I think the * at the end of mooki* is the problem.
Have you tried:

postfixExample = mooki;

?

iBob · September 16, 2016, 5:54pm

Hmmm…

int main(){
    int mooki = 101; //Here we declare mooki variable as an int and initialize it. 
    int *mooki_reference = &mooki;  //here we declare mooki_reference as pointer to an int, and we're initializing it with mooki memory address that we're getting using the "&" symbol. Basically, mooki_reference can be seen as "label" that gives a name to the physical memory address of mooki. 
    int dereference_mooki = *mooki_reference ; //here we're declaring an int and then initializing it with the "content" of the memory address pointed by mooki_reference, which at this point, the memory address of mooki; remember mooki_reference  is just a "label" to a memory address, so using the star before mooki_reference, we're saying: "I don't want his address, I want mooki himself!", so we are copying the content of mooki into dereference_mooki...  :) 
//Also, if at this point: dereference_mooki and mooki will have the same value. 
    return 0;
}

I am not sure if this is clear to you, but I think this has no mystery, it’s kind of a simple concept I think…

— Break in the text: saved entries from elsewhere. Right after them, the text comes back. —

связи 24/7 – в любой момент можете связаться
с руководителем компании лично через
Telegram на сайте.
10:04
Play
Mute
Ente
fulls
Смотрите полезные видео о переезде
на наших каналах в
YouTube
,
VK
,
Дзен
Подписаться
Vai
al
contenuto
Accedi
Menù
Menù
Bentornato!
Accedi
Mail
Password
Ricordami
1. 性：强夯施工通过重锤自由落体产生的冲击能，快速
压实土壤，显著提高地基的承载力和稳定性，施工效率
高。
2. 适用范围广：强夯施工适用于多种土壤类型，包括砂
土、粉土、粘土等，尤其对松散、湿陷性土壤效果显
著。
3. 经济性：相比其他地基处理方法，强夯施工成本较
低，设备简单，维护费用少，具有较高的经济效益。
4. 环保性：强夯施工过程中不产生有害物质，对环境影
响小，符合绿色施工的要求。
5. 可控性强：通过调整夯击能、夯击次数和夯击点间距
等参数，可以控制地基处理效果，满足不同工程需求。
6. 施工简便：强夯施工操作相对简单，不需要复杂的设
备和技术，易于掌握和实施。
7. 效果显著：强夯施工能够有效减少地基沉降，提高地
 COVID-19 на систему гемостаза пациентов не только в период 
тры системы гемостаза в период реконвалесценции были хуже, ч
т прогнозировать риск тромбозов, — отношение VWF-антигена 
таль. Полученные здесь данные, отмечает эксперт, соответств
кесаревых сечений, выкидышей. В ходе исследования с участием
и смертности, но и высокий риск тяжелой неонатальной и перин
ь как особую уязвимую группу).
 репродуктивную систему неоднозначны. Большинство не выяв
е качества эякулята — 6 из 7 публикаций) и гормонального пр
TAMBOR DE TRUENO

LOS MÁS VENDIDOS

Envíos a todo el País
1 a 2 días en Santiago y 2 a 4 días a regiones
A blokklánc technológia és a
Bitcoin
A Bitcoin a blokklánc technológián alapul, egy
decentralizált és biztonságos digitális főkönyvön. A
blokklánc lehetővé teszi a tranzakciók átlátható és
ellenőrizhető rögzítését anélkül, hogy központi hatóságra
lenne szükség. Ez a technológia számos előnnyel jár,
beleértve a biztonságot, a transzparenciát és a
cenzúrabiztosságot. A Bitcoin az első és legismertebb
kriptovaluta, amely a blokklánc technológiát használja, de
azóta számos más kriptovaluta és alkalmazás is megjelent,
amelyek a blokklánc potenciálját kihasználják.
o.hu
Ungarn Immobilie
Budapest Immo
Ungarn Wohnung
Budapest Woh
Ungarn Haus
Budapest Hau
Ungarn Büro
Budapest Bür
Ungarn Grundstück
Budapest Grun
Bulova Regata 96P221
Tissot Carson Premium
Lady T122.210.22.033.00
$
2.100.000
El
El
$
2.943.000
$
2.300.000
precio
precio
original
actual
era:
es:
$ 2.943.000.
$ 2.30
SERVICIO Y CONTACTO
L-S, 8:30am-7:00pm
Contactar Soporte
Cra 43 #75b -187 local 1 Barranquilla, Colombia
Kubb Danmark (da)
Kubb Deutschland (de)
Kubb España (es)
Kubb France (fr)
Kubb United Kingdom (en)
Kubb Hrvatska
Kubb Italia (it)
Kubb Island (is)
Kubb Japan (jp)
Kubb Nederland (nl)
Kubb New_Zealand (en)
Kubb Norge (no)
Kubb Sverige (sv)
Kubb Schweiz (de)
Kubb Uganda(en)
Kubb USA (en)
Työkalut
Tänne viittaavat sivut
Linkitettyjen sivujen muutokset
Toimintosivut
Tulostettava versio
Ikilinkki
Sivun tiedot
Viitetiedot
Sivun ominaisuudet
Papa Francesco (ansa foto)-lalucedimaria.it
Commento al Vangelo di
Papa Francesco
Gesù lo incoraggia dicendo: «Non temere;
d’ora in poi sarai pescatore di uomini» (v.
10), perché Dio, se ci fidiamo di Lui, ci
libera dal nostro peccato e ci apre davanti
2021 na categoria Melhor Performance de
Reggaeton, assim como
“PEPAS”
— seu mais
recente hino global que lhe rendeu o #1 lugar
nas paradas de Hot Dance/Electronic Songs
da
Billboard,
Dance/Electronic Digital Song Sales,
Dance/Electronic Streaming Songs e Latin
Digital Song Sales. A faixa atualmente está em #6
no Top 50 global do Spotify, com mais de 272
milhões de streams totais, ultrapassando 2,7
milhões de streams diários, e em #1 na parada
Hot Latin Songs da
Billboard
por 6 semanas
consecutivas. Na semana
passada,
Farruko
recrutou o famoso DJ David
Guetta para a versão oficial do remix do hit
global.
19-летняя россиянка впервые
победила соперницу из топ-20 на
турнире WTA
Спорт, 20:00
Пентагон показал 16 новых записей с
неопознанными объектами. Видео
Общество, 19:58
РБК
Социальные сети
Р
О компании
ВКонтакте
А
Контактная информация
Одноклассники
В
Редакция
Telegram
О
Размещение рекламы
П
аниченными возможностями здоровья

barakooda · September 16, 2016, 5:56pm

Update:
I found out what Ben meant, all is good,
it only wanted to show how reference or pointer act on a “type” not a variable \ object.

iBob · September 16, 2016, 5:56pm

I think I didn’t understand your question. Sorry if I looked as any of these 3 points you are referring.
Good to know you found out your answer.

barakooda · September 16, 2016, 5:57pm

Thank you for trying to help,
Appreciated .

iBob · September 16, 2016, 6:54pm

Oh you just deleted the 3 points…
Anyways, sorry again, and remember, we are all trying to help…

Not sure if this is what you wanted to kow, but here it goes.
In this piece of code:

 //lets try and save the pointer of variable mooki (postfix).
    int *postfixExample ;
    
    //doesnt work
    postfixExample = mooki*;

mooki* won’t do anything but return an error.
Let me give you an example:

int arr[4] = { 10,20,30,40 }; //declaring an array of 4 elements
int *p = arr; //at this point, p will point to the first element in the array, which is 10...
p++; //here we increase "the pointer" position and p will be pointing to the second element, which is 20
int *valueOne = p++; //now here, using postfix "++" will make "valueOne" to be pointing to, also, the second element in the array, that is 20; and the reason is the operator precedence. This will load the actual address referenced by "p" into "valueOne"  and  "then" increase the pointed address in "p".
int *valueTwo = ++p; //now here, using a prefix it will do the opposite as the previous line, "valueTwo" here will point to the fourth element in the array, 40, because the operator precedence will increment the pointer in "p" first, and then return it.

Have a nice day!

ahmedcharles · October 28, 2016, 10:17am

One of the things that I didn’t like about this video is the mention of postfix unary * and &, since those don’t actually exist. Unary * and & (as opposed to binary * (i.e. multiplication) and & (i.e. bitwise and)) are always prefix operators, even when used in declarations where variable names aren’t used.

This is why when declaring multiple pointers, you have to type * for each one.

int *a, *b;

One of the negative design decisions of C is using an expression based declaration syntax, which means, that declarations look like expressions, only there is a type name before the expression. Theoretically, this causes declarations and expressions to be consistent in terms of syntax, but it also seems to make the language harder to use and learn.

So, while int * is a type, the * is a prefix operator of a conceptual variable name rather than a postfix of int.